Despite the short notice of the meeting – only about 36 hours – some 100 people attended the meeting held at the village’s Royal British Legion.

The focus of the meeting was on how to persuade Communities and Local Government Secretary, Eric Pickles, to “call in” the application, following the decision by Worcestershire County council to grant permission for the scheme.

The meeting was chaired by Ray Kirby, the Chairman of WAIL (Worcestershire Against Incineration and Landfill).

Peter told the meeting that he had already written to Mr Pickles, urging him to call in the application and that he had also forwarded WAIL’s “excellent letter” to the minister, endorsing all their arguments.

He now promised to write a further letter, making additional points raised at the meeting.

Commenting, Peter said,

“It was a constructive and good natured occasion, but there is justifiable and rising anger in the village that this monstrosity could be imposed upon them.

“I sincerely hope the application will be called in and a full public inquiry held. Every concerned citizen of Worcestershire should write to Mr Pickles urging this course of action.

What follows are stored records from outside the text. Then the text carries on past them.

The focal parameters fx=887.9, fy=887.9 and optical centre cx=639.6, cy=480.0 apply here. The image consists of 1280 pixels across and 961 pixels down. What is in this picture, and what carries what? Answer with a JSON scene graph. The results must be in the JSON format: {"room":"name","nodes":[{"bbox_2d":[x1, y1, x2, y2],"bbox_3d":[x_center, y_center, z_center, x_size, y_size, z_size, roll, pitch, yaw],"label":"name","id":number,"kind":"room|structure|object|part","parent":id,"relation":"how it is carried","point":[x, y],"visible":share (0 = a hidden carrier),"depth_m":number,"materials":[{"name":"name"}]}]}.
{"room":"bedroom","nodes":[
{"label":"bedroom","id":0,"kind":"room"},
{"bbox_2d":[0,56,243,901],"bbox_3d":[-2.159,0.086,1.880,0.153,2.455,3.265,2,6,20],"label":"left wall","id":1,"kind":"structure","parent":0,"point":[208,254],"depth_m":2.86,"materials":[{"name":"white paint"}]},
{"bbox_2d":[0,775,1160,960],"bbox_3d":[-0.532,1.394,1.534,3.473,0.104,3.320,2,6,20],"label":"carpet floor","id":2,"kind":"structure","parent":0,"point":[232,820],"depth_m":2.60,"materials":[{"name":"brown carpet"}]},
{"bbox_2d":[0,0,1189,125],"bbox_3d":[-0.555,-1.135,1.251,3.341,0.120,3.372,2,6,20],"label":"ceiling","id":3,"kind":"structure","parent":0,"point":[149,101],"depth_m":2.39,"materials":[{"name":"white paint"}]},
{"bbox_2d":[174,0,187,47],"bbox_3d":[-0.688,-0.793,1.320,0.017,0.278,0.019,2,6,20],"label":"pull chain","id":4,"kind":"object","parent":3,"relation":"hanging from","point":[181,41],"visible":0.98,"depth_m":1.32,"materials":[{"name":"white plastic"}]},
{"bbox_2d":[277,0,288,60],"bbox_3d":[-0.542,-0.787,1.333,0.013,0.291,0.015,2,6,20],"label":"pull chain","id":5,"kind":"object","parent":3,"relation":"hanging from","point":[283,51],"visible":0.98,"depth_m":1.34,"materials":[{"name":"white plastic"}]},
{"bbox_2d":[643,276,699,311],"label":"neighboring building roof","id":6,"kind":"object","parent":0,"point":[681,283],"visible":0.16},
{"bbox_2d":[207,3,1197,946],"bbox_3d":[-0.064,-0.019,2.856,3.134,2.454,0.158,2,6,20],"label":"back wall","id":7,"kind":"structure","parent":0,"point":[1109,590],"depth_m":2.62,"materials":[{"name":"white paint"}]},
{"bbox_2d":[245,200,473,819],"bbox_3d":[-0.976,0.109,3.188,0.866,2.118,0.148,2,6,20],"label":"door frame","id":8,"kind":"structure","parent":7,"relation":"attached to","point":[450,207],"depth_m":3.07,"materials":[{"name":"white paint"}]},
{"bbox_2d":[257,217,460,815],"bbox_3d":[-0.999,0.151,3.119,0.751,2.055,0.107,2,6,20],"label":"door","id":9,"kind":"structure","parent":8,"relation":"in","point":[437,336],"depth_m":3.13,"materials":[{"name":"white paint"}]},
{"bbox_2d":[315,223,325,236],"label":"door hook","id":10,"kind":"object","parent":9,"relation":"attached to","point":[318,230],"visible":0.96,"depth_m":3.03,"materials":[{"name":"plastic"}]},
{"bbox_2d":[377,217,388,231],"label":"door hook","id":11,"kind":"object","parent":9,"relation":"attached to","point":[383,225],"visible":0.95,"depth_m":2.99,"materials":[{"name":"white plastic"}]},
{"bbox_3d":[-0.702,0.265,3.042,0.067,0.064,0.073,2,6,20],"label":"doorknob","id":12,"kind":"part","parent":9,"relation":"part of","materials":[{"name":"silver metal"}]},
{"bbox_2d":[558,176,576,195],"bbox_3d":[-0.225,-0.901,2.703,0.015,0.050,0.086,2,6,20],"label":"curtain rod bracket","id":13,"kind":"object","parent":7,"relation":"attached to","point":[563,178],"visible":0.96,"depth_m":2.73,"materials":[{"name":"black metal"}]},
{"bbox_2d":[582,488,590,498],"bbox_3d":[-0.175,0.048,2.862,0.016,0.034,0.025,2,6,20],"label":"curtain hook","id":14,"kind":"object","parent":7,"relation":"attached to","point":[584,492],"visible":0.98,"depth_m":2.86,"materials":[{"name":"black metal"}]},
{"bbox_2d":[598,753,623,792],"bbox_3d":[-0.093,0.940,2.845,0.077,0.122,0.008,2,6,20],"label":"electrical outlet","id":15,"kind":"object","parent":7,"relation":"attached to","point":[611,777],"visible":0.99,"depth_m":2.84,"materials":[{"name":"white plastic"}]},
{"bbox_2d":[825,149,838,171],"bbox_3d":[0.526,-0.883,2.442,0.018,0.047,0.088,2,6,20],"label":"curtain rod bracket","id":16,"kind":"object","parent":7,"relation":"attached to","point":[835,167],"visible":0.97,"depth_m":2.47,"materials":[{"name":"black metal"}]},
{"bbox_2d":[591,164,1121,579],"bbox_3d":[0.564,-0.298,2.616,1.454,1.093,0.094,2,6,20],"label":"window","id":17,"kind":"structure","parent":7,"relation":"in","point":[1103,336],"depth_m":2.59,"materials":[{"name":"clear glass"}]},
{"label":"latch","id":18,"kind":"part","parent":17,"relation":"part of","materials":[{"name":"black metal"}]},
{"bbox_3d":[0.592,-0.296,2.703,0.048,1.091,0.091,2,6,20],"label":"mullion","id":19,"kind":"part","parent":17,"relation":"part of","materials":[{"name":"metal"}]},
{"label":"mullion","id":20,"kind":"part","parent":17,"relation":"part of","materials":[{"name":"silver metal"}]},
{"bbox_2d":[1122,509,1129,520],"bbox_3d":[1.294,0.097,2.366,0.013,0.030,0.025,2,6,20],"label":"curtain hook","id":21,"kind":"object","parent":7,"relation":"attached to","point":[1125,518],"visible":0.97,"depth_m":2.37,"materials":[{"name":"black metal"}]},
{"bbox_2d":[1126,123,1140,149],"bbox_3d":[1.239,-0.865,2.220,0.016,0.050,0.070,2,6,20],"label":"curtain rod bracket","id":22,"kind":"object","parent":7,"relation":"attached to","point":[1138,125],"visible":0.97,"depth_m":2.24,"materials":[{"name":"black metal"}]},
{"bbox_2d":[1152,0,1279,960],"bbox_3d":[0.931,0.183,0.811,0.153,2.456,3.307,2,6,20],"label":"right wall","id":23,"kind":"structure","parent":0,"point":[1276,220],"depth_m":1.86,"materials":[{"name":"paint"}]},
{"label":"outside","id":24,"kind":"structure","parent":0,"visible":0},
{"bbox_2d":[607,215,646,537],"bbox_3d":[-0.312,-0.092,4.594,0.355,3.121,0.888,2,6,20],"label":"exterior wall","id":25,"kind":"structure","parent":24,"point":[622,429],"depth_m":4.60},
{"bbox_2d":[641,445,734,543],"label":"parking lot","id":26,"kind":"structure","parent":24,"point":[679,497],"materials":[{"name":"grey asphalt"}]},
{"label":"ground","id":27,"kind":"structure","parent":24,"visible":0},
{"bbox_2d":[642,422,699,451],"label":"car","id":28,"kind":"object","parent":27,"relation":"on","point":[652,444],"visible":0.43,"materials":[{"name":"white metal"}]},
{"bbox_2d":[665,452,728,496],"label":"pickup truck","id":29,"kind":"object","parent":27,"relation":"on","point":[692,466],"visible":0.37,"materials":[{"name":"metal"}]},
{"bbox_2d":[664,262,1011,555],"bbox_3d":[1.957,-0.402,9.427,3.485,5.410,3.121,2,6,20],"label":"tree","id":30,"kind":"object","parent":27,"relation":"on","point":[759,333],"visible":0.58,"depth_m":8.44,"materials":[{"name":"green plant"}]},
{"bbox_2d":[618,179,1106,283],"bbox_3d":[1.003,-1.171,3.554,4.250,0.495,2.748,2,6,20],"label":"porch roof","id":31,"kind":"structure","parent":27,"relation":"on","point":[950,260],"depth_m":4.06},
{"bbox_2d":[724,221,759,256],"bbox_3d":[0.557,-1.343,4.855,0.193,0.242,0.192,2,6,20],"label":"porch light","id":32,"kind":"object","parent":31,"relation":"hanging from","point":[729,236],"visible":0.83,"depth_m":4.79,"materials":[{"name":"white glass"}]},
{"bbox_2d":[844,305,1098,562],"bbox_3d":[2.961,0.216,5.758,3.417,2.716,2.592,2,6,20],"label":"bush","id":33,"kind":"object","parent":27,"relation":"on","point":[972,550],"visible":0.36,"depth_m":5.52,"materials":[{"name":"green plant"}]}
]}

“The decision of Worcestershire County Council to approve the incinerator flies in the face of Green Belt policy and is completely out of line with all emerging thinking on handling waste. The council itself appears to have prejudged the application and it has a conflict of interest as it both owns the site and is the signatory of the underlying waste contract with Severn Waste who will build and operate the incinerator.

“The community, the parish council and the district council all strongly oppose the plan, so the decision of the County to try to impose it on Hartlebury flies in the face of the government’s localism agenda. There are also serious questions about the energy efficiency of the facility and its economics.”